- Location: South Australia
- Nearest city: Kingston SE
- Coordinates: 36°29′00″S 140°11′07″E﻿ / ﻿36.483332941°S 140.185250871°E
- Area: 1.4 km^{2} (0.54 sq mi)
- Established: 10 August 1967
- Visitors: “popular picnic spot” (in 1980)
- Governing body: Department for Environment and Water

= Jip Jip Conservation Park =

Protected area in South Australia

Jip Jip Conservation Park (formerly the Jip Jip National Park) is a protected area in the Australian state of South Australia located in the state’s south-east in the gazetted locality of Marcollat about 223 km south-east of the state capital of Adelaide and about 50 km north-east of the municipal seat of Kingston SE.

The conservation park consists of land in section 86 in the cadastral unit of the Hundred of Peacock which is located on the northern side of Ballater Road, also known as the Kingston - Keith road. On 20 March 1967, it was proclaimed under the National Parks Act 1966 as Jip Jip National Park. On 27 April 1972, it was reconstituted as Jip Jip Conservation Park upon the proclamation of the National Parks and Wildlife Act 1972. The land includes Jip Jip Rocks, a local landmark consisting of granite outcrops and a “gently sloping hill”. It is reported that the dedication of the national park followed a “protracted dispute and considerable public interest in protecting the granite outcrops”. As of 2018, it covered an area of 1.4 km2.

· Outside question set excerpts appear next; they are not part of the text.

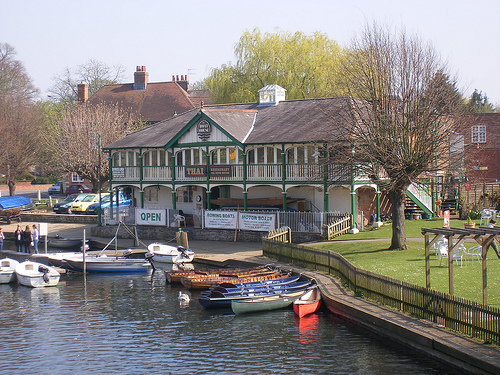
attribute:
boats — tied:
[165, 264, 323, 321]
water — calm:
[1, 256, 499, 374]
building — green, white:
[102, 86, 434, 232]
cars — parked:
[52, 193, 132, 215]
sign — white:
[133, 208, 168, 227]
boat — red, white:
[293, 285, 321, 318]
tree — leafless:
[300, 15, 487, 252]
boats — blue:
[198, 274, 315, 311]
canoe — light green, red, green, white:
[232, 289, 306, 314]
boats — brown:
[164, 264, 292, 289]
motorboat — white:
[147, 241, 194, 265]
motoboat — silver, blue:
[63, 254, 157, 274]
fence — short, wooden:
[261, 224, 500, 348]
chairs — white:
[430, 236, 485, 269]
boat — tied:
[17, 259, 61, 287]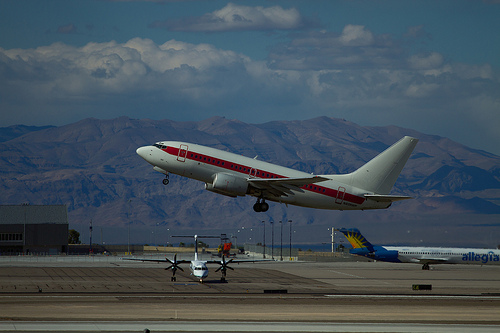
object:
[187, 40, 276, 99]
clouds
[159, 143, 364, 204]
stripe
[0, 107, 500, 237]
hill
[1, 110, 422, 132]
montian tops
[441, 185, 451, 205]
ground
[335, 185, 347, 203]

In 1980, it was described as follows:
Jip Jip is best known for its granitic outcrops which are part of the Padthaway Rise. However, the park also contains Asplenium flabellifolium which is an endangered fern and six other plant species which are rare in South Australia… Over sixty species of birds have been recorded and one of the mammals recorded, Cercartetus lepidus (little pigmy possum), is uncommon in SA… Jip Jip Conservation Park features granitic inselbergs surrounded by sandy swales and ridges. The dominant plant community on the sandy areas is Eucalyptus baxteri/E. fasciculosa low open forest with heath understorey. Smaller areas of E. fasciculosa/E. baxteri/E. diversifolia (open scrub) and Melaleuca gibbosa/Hakea rugosa (open heath) occupy the depressions. Around the granitic outcrops Casuarina stricta is a prominent tree with the eucalypts and tall shrubs of Bursaria spinosa, Dodonaea viscosa, Melaleuca uncinata and Prostanthera behriana are common. The park is relatively unmodified although it is a popular picnic spot.

As of 1992, visitors to the conservation park was “local residents for picnics, walking and viewing the granite outcrops, as well as by bird observers and field naturalists”.

The conservation park is classified as an IUCN Category III protected area. In 1980, it was listed on the now-defunct Register of the National Estate.